Report how many lines of the material below contain the string "Anda". Case counts, so give only the number.

---------- DATA TO USE

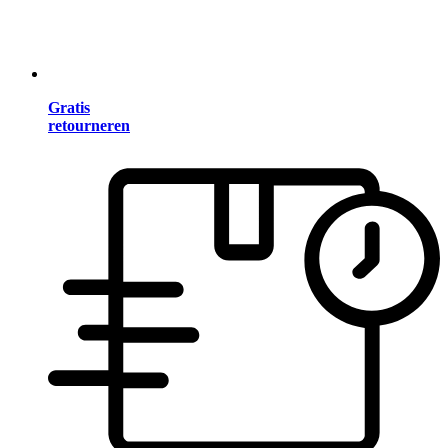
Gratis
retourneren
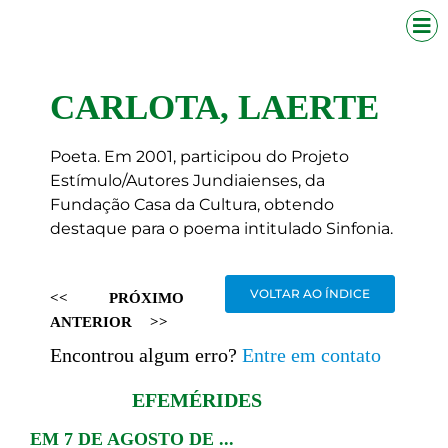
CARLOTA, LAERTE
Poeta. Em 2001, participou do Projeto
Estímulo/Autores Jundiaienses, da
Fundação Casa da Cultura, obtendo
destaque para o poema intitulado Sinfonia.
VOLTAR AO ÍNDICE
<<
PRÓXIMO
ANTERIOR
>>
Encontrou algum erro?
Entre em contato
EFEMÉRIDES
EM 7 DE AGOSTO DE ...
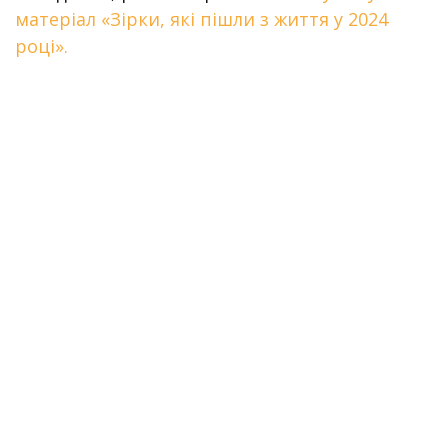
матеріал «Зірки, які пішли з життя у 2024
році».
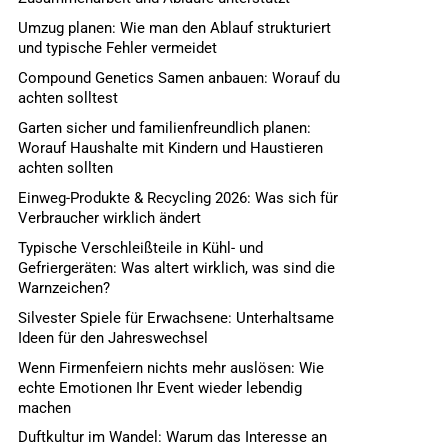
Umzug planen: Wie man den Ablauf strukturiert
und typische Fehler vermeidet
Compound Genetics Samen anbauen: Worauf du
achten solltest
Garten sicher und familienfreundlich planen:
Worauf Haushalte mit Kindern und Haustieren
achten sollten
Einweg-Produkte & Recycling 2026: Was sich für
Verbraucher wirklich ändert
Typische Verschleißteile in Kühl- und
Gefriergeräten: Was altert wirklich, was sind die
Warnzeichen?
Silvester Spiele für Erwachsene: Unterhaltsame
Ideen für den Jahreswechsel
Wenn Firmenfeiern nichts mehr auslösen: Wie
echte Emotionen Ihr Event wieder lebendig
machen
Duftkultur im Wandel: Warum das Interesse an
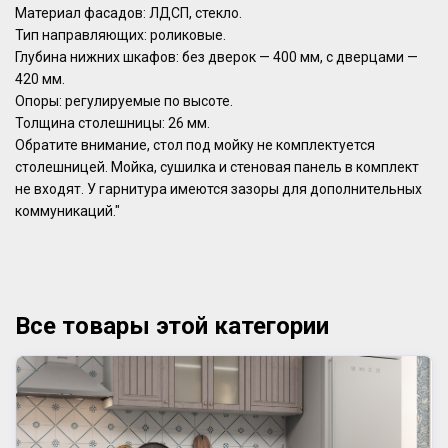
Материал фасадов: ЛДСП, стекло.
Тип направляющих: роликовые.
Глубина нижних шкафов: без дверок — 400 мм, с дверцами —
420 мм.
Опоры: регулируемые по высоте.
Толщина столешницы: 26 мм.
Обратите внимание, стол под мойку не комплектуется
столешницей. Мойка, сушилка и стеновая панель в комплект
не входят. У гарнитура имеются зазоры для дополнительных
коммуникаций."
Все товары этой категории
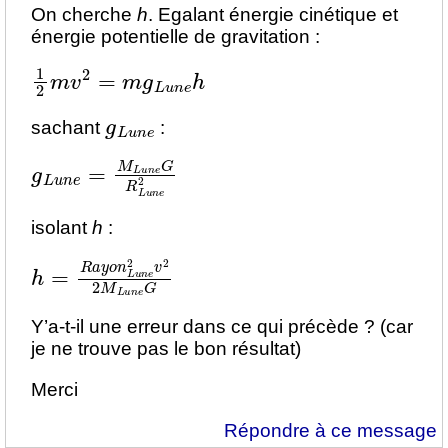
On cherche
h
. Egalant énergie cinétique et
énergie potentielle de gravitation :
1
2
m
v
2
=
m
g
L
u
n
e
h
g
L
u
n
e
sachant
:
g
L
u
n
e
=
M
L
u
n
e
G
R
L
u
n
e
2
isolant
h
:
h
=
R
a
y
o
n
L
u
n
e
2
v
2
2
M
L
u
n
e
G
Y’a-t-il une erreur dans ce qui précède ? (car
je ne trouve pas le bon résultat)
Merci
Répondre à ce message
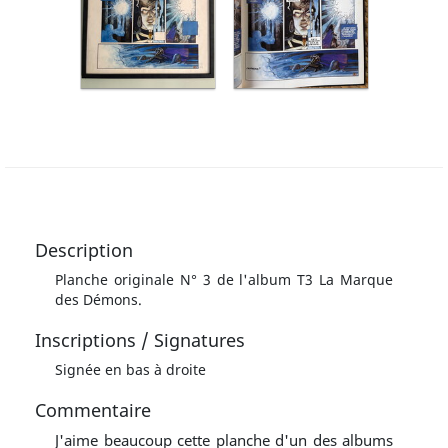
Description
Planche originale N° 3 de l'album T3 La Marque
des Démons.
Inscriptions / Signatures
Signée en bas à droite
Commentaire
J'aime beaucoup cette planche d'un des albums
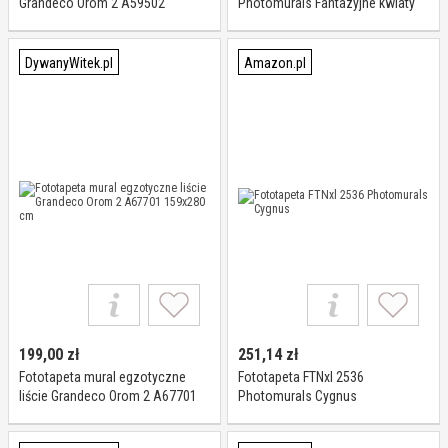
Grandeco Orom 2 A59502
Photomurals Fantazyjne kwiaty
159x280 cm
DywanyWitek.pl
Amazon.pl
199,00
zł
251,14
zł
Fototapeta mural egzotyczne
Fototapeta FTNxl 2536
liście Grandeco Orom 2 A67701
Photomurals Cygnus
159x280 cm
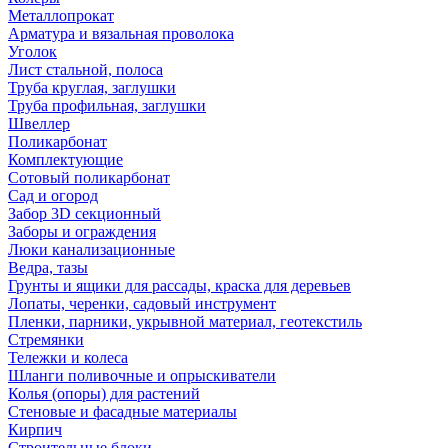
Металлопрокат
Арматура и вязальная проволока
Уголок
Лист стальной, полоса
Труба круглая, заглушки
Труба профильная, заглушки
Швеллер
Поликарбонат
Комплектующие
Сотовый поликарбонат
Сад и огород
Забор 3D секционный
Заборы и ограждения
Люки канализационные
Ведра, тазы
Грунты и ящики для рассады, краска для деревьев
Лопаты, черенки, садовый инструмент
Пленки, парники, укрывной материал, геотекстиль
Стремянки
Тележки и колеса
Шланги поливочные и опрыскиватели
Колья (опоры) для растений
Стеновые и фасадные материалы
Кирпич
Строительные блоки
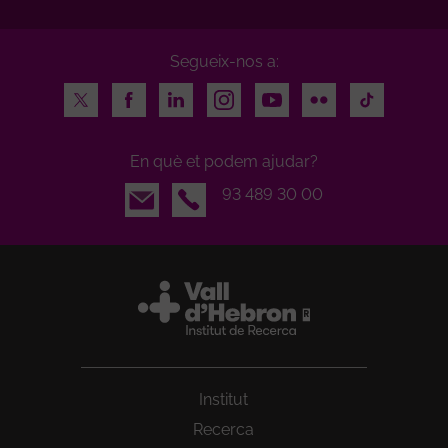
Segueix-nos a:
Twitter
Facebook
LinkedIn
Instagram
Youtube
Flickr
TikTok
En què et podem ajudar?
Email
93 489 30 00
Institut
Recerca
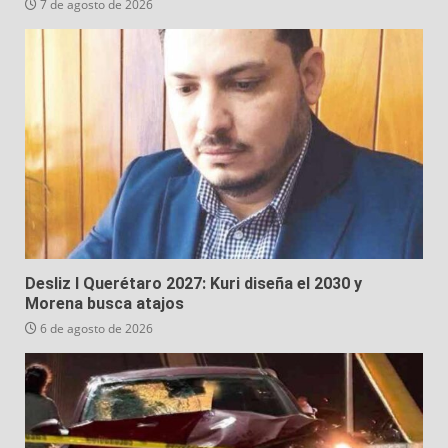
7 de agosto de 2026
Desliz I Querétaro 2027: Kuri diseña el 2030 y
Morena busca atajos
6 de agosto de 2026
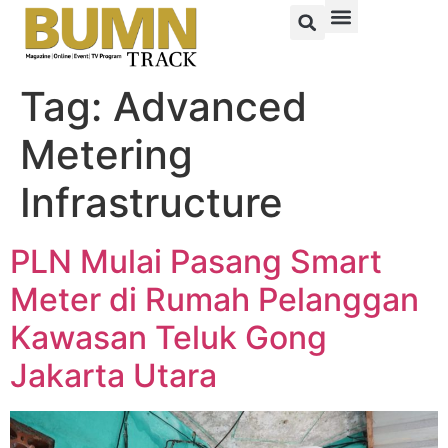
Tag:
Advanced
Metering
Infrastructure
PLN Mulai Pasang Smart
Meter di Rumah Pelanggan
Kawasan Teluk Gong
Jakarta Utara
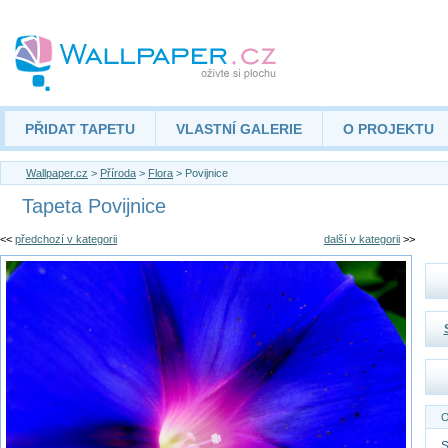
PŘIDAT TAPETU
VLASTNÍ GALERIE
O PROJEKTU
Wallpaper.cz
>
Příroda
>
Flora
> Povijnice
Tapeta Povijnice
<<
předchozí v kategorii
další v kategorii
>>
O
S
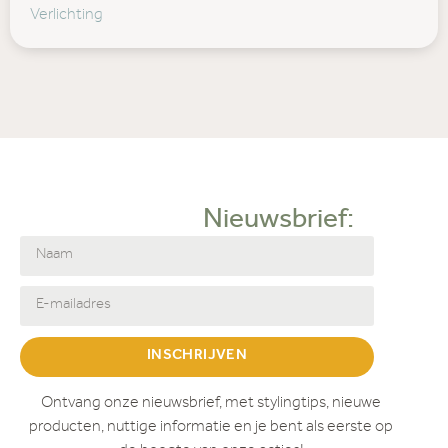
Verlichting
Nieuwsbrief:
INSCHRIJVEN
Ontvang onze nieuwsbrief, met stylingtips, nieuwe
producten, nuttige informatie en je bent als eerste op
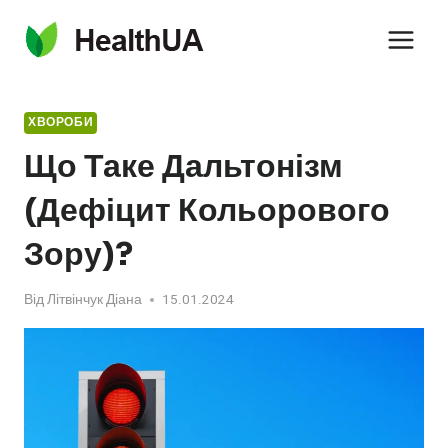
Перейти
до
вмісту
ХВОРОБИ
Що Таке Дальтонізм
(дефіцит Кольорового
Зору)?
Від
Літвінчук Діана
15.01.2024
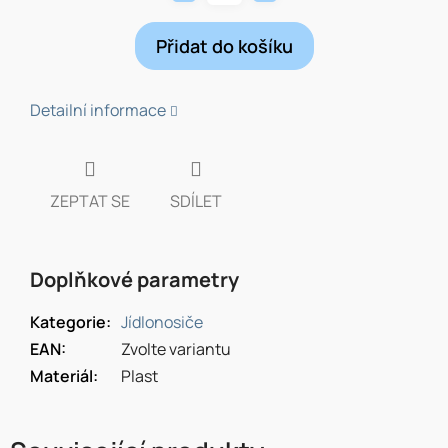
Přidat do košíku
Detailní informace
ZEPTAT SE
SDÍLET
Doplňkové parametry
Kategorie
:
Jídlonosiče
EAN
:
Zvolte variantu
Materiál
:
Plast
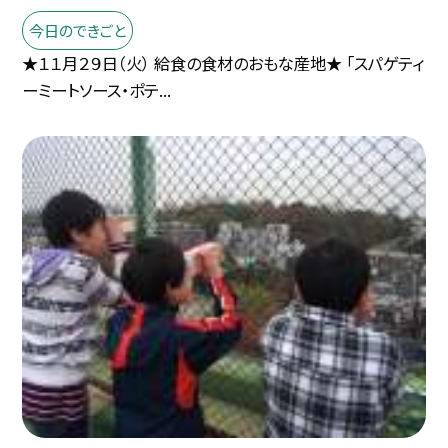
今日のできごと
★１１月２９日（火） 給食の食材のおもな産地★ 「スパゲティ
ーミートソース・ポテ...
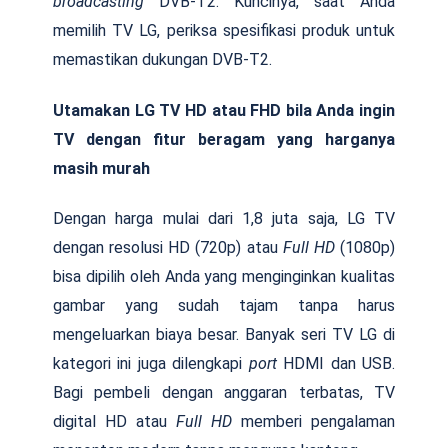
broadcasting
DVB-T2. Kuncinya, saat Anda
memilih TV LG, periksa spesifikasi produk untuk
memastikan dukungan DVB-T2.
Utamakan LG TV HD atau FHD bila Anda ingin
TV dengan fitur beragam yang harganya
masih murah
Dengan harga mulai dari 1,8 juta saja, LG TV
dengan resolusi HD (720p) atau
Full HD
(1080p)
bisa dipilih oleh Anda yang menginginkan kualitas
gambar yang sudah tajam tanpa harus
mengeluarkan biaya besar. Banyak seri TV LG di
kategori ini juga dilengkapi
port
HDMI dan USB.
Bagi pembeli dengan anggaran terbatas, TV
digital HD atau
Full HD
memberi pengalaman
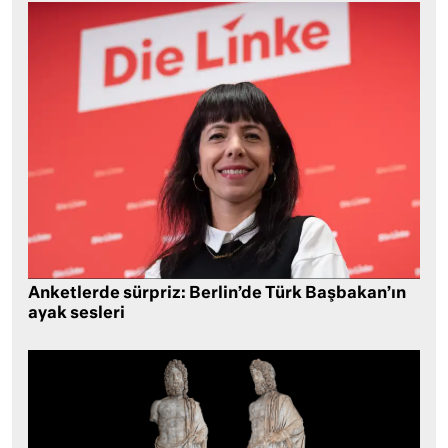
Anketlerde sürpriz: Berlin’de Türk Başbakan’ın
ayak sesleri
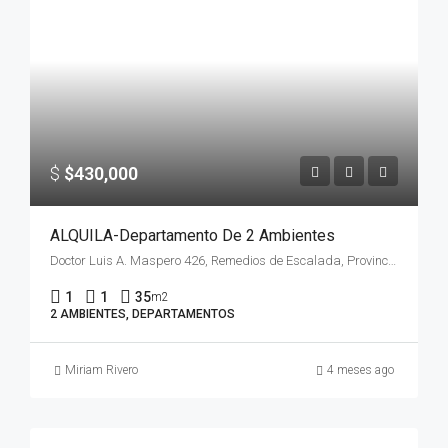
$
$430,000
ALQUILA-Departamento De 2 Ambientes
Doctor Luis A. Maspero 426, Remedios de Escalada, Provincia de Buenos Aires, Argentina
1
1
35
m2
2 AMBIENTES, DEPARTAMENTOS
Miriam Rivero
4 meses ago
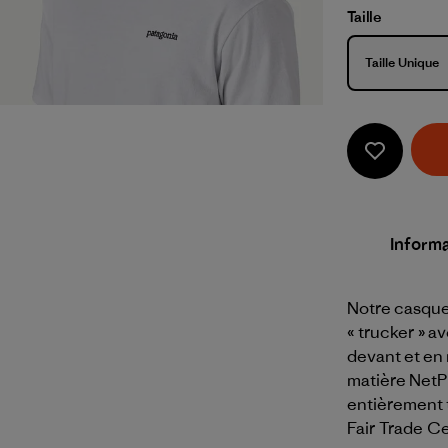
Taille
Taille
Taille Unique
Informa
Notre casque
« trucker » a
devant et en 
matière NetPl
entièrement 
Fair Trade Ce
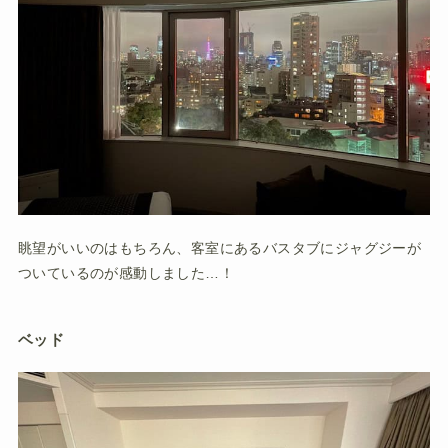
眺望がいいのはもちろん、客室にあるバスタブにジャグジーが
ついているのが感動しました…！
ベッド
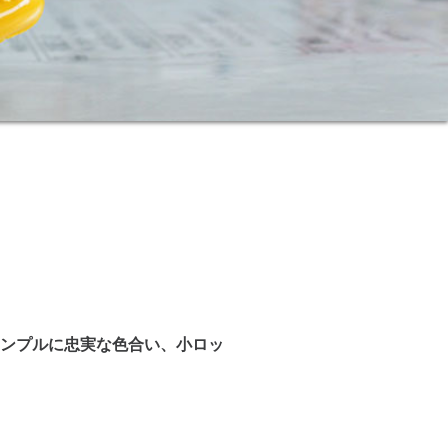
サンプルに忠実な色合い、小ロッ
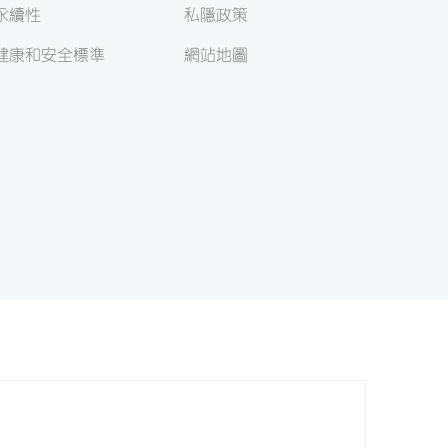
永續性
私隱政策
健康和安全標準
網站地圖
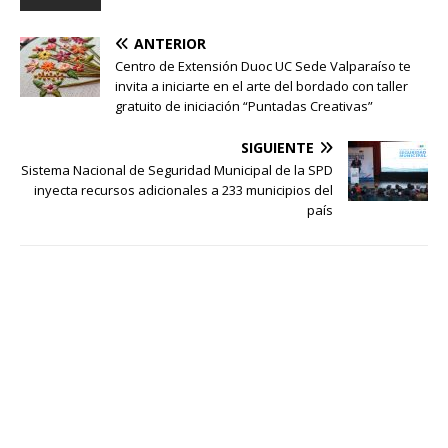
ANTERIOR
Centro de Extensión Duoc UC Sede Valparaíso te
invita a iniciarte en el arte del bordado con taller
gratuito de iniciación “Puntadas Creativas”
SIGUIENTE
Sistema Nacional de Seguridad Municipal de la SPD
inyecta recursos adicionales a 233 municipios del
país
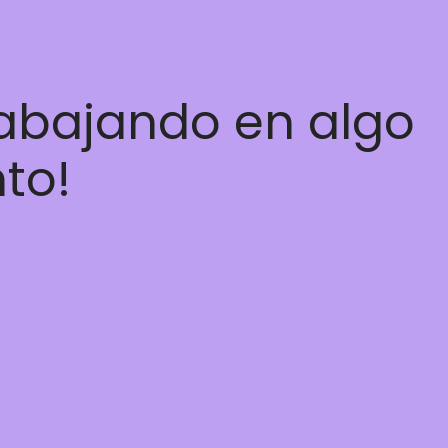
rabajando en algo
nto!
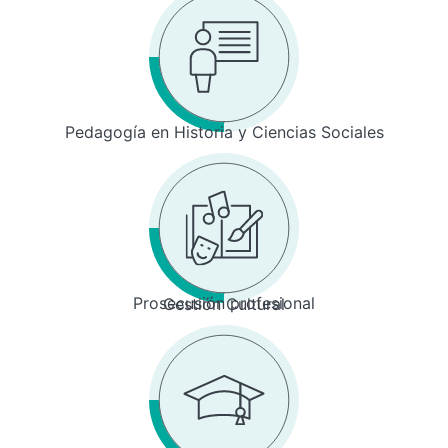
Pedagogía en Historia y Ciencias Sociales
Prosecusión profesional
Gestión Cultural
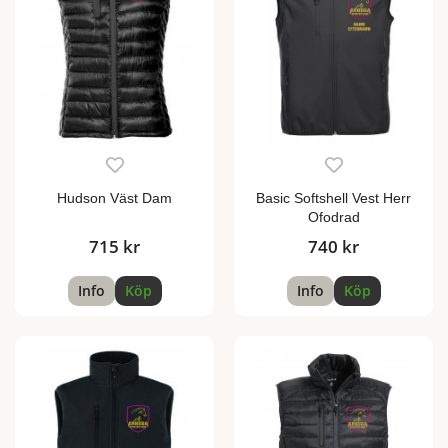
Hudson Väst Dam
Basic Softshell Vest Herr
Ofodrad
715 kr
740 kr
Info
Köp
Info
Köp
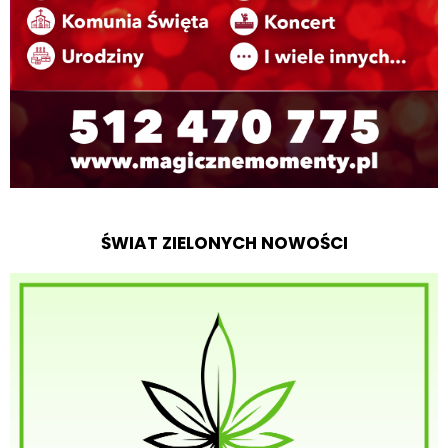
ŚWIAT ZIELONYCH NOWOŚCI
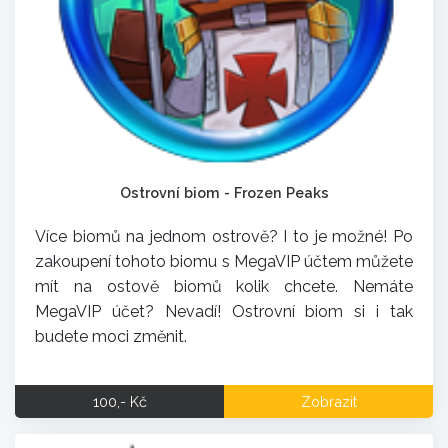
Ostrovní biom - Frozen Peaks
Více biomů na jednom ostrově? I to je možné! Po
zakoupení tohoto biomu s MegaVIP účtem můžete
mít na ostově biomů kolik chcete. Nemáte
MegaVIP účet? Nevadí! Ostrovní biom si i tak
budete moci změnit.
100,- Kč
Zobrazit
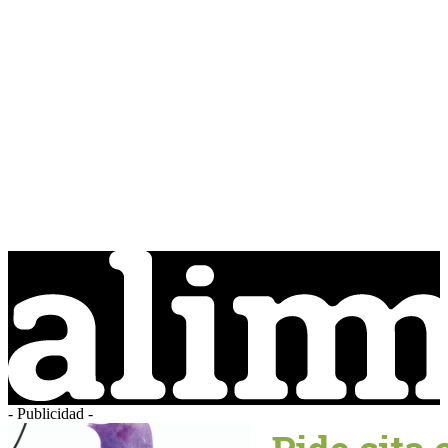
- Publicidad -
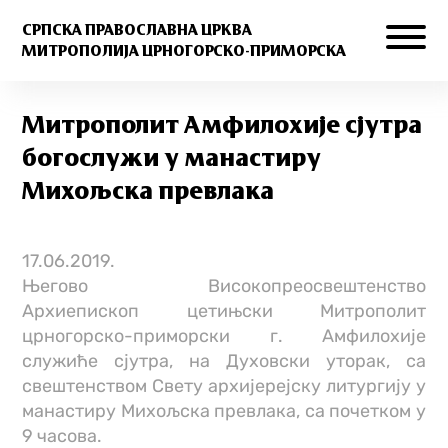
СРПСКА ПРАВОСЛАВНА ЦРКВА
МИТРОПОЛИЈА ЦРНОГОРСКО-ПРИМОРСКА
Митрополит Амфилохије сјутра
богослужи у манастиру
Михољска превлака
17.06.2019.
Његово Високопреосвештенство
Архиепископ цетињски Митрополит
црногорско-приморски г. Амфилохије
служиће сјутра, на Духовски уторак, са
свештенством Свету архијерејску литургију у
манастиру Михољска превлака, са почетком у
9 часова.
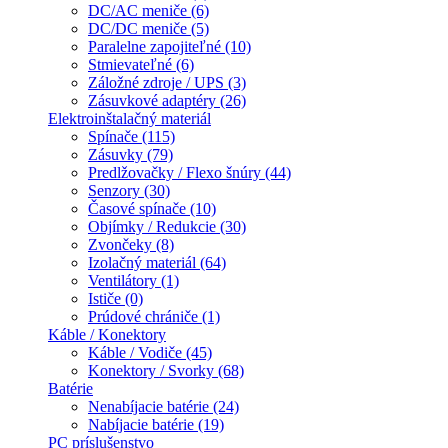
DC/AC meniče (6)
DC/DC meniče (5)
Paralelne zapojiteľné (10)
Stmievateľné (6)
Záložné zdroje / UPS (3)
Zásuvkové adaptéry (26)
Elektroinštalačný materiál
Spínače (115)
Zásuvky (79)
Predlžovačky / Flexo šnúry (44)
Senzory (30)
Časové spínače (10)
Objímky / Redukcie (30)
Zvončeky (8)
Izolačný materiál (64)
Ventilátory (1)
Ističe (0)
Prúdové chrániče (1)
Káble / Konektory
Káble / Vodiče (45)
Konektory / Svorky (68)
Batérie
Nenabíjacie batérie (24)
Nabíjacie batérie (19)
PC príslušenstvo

--------------------

§ **ANSWER TO THE EXERCISE**: 3